[Start of section]

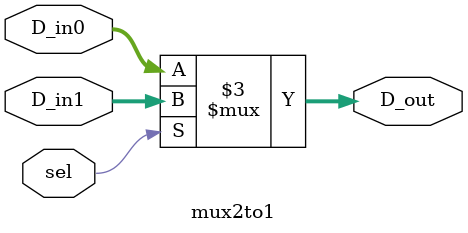
<source format=sv>
module mux2to1 (input [3:0]D_in0,
									D_in1,
					 input sel,
					 output logic[3:0]D_out);

	always @ (D_in0 or D_in1 or sel)
	begin
		case(sel)
			1'b0 : D_out[3:0] = D_in0[3:0];
			default: D_out[3:0] = D_in1[3:0];
		endcase
	end

endmodule

</source>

[End of section]

What this task involves
Only lines with the word "input" are wanted; pull each of them from the records.

Answer space
module mux2to1 (input [3:0]D_in0,
					 input sel,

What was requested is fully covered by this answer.